Мучимый проклятым вопросом, Иванов не задал его Со-скину. Он давно усвоил неписаное правило: все, что старший начальник сочтет нужным, он скажет сам.
Инженер-капитан I ранга развернул карту: позиции орудий батареи "А" расположатся на территории почти в пятнадцать километров. Замелькали финские названия деревень: Пелгала, Пёляля, Карвола, Рецеля, Перекулья, Мурилово, Вариксолово. Иванова заинтересовало: почему такие названия на исконных русских землях?
Соскин, видно, хорошо знал историю этих мест. В XVII веке их захватили шведы. Захватив, переселили сюда финских крестьян.
– Впрочем, – инженер-каперанг провел карандашом по карте, – из расположения вашей батареи значительная часть населения эвакуирована. Нужна секретность. Эти деревни почти пустынны...
Когда они спускались с горы, Соскин рассказал Иванову, что под Дудергофом Александр Федорович Можайский проводил испытания летательного аппарата, пролетевшего двести метров у северного склона Вороньей горы.
Они прошли к северному склону и увидели внизу просторное поле, на которое приземлился летательный аппарат Можайского. Сейчас оно зеленело ботвой картофеля. Вспомнив слова инженер-каперанга, что население эвакуировано, Иванов подумал: для усиления флотского котла пригодится...

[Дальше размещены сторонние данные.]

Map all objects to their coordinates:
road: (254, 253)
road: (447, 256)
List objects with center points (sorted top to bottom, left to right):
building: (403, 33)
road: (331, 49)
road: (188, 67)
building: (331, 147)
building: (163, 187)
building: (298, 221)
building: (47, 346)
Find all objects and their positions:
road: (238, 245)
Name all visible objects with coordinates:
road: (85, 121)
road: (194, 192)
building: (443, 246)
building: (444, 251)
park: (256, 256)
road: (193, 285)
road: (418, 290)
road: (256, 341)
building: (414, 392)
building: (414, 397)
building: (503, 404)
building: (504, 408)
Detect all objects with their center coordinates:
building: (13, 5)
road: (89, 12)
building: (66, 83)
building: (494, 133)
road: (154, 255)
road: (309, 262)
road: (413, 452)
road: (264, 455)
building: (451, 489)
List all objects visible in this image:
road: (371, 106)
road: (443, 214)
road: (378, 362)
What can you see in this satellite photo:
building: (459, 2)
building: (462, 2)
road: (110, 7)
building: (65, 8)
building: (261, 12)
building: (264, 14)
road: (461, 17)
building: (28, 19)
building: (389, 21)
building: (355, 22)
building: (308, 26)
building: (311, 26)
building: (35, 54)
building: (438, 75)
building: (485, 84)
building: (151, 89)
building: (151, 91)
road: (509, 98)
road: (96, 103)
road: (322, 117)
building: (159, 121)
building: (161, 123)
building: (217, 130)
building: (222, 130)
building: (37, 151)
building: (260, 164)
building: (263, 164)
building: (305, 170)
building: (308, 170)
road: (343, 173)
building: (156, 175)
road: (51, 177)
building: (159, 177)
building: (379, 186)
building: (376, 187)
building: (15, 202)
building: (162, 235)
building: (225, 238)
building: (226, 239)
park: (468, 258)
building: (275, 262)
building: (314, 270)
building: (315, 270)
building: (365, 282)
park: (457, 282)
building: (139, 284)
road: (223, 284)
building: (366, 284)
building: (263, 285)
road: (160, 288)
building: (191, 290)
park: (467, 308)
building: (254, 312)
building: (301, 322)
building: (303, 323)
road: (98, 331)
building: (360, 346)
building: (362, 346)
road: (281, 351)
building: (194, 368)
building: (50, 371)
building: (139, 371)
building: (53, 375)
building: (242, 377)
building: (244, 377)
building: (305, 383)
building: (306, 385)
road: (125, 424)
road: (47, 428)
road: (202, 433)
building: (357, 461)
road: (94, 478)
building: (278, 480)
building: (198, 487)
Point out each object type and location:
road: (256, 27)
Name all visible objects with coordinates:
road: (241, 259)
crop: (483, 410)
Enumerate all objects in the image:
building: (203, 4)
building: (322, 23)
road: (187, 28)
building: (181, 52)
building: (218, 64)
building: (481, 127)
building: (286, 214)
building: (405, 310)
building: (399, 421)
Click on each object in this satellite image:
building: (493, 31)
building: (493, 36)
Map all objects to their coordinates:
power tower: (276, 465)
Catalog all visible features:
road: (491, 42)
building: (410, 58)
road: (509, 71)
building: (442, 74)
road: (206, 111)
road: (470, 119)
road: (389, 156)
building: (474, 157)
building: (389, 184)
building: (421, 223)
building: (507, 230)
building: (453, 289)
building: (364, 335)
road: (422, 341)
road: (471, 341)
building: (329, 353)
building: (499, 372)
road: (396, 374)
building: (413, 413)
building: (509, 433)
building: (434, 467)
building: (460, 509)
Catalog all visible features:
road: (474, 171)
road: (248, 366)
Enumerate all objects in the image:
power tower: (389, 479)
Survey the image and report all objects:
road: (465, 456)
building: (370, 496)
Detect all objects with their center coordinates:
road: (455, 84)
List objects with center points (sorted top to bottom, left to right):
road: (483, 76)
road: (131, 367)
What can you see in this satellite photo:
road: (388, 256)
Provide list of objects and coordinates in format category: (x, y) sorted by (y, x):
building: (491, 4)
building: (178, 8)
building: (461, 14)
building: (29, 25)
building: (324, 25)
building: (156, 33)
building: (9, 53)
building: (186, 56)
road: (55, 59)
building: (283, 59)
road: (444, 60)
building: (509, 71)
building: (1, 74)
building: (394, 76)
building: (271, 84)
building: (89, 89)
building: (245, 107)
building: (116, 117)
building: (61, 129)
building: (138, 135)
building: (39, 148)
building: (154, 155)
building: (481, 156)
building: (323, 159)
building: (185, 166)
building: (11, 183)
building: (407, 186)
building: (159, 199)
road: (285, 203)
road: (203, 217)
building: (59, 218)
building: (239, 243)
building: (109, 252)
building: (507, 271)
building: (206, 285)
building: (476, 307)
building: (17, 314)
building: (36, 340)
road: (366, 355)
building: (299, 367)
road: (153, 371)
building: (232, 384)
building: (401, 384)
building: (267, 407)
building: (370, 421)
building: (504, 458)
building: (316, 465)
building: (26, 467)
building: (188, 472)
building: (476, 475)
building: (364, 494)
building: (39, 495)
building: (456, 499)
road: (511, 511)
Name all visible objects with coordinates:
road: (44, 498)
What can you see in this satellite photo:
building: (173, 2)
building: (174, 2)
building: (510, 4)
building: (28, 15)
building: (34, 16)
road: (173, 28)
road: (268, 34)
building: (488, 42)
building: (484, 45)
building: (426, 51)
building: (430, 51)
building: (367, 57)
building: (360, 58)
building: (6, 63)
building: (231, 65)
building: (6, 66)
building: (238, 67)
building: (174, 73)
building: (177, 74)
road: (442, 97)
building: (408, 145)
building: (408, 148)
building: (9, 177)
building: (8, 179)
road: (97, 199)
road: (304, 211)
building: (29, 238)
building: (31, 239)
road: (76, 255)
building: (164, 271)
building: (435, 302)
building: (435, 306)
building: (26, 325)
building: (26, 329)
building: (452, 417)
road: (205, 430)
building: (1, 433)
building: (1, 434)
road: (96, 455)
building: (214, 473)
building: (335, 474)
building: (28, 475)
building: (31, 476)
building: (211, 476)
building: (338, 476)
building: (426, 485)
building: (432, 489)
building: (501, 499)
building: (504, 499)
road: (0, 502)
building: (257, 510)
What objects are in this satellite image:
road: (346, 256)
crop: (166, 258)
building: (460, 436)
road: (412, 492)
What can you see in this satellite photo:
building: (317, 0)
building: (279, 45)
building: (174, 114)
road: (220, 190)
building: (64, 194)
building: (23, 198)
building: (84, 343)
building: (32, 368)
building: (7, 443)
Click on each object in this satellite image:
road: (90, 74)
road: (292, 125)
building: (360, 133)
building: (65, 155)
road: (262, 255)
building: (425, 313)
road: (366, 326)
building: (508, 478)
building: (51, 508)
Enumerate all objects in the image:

Соскин свернул с тропы. Трава была высокая, сочная. Встречались кусты орешника. Мирно окликала кого-то тонкоголосая пичуга: "у-и, у-и". Послышалось тихое журчание воды.
Соскин наклонился над родником. Родник бил из-под коряги. Вода была с голубоватым оттенком и настолько прозрачна, что на дне различались промытые камешки, даже песчинки. Упругая струя шевелила невесомые усики травы.
Сложив из ладоней ковш, Соскин сделал несколько глотков:
– Водой батарейцы обеспечены превосходной. В былые времена отсюда в бочках возили ее в Петербург и продавали.
Иванов догадался: командир дивизиона изучил эти места досконально, учел все мелочи и так, незаметно, как бы невзначай, вводит его в обстановку.
Не задерживаясь, они миновали деревушку – покинуто-печальную, с заколоченными дверьми и ставнями, с лавочками перед избами, на которых никто не сидел, с маленькими, еще незрелыми плодами на яблонях. Откуда-то выбежала к ним забытая кошка, нерешительно остановилась и, поведя зелеными глазами, метнулась во двор. Одичать она не успела, но дух вольной дикости уже бродил в ее жилах...
"Эмка" стояла не там, где они ее оставили. Водитель подогнал ее к старой ели так, что мохнатые хвойные лапы укрыли кабину.
"Во всем у него порядок", – подумал Иванов почему-то не о шофере, а о Соскине.
Командир дивизиона отбывал в Пулково. Командир батареи оставался у Вороньей горы, чтобы встретить личный состав. Инженер-каперанг инструктировал кратко:
– Прежде всего маскируйте пушки. Тщательно, безупречно, так, словно их нет и не было! Личный состав у вас надежный – авроровцы. Ядро батареи есть. Наводчики опытные. В ближайшее время получите пополнение из флотского экипажа. Новичков придется обучить. Не хватает врача и начпрода. Обещали прислать. Туговато с транспортом – территория у вас немалая. Пока выделяю полуторку и велосипед. Плохо со стрелковым оружием, надо бы побольше гранат, пулеметов, автоматов. В штабе развели руками, сказали: "Авось не понадобится". "Авось" – не мой бог...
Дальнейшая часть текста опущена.